# Strichartz estimates for fractional Schrodinger equations

A pair $$(q,r)$$ is $$\alpha-$$fractional admissible if $$q\geq 2, r\geq 2$$ and $$\frac{\alpha}{q} = d \left( \frac{1}{2} - \frac{1}{r} \right).$$

We take fractional Schrodinger propagator $$U(t)=e^{it (-\Delta)^{\alpha/2}}.$$ I state the following result from the paper, see Corollary 3.10.
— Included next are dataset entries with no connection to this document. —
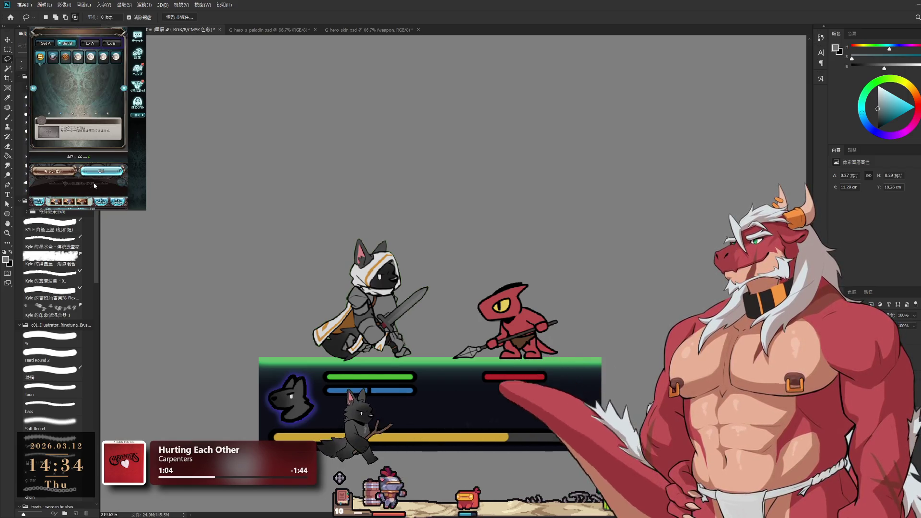
left_click(94, 171)
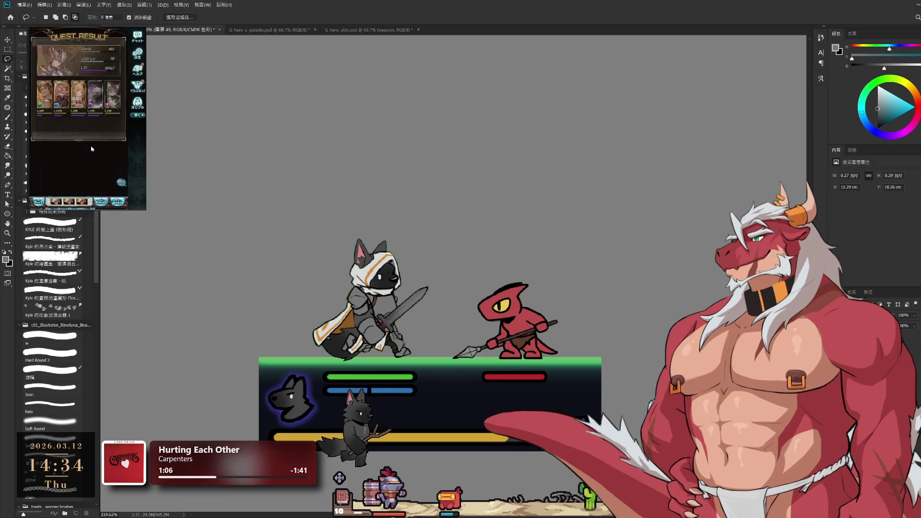
left_click(86, 127)
left_click(117, 201)
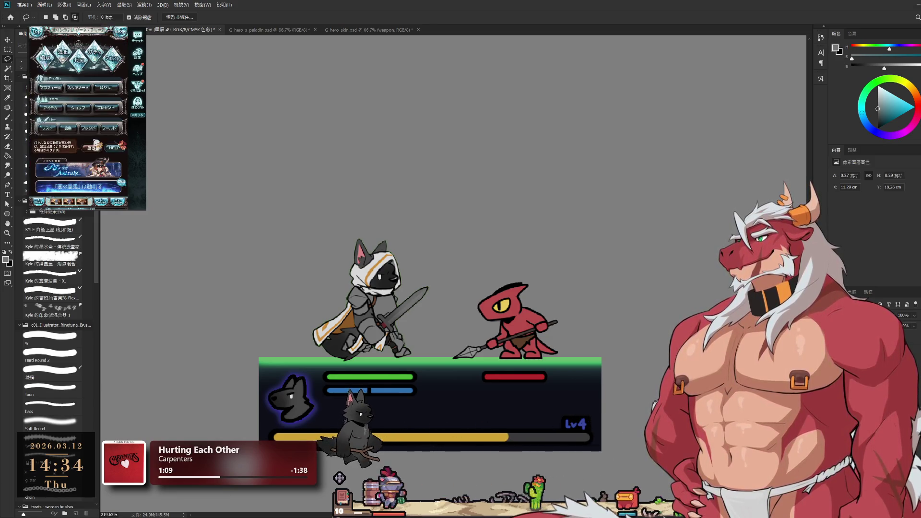
left_click(105, 50)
Result: Let $$d\ge 2$$ and $$\frac{2d}{2d-1} < \alpha \leq 2.$$ Assume that $$\phi$$ and $$F$$ are radial. Then

(1) For any $$\alpha-$$fractional admissible pair $$(p,q),$$ there exists $$C_q$$ such that $$\|U(t) \phi \|_{L^{p,q}_{t,x}} \leq C_q \|\phi \|_{L^2}, \ \forall \phi \in L^2 (\mathbb R^d).$$ (2) Define $$DF(t,x) = \int_0^t U(t-\tau )F(\tau,x) d\tau.$$ For all $$\alpha-$$fractional admissible pair $$(p_i,q_i), (i=1, 2)$$, there exists $$C$$ (constant) such that for all intervals $$I \ni 0,$$ $$\|D(F)\|_{L^{p_1, q_1}_{t,x}} \leq C \|F\|_{L^{p_2', q_2'}_{t,x}}, \ \forall F \in L^{p_2'} (I, L^{q_2'})$$ where $$p_i'$$ and $$q_i'$$ are H\"older conjugates of $$p_i$$ and $$q_i'$$ respectively.

My Questions are: (1) When $$\alpha>2,$$ the analogue of above result available? If so, can you suggests some references? (2)Why do we need radial assumption when $$\alpha \neq 2$$?

Edit: I guess, Proposition 2.2 in the paper might be useful? Though I'm not sure.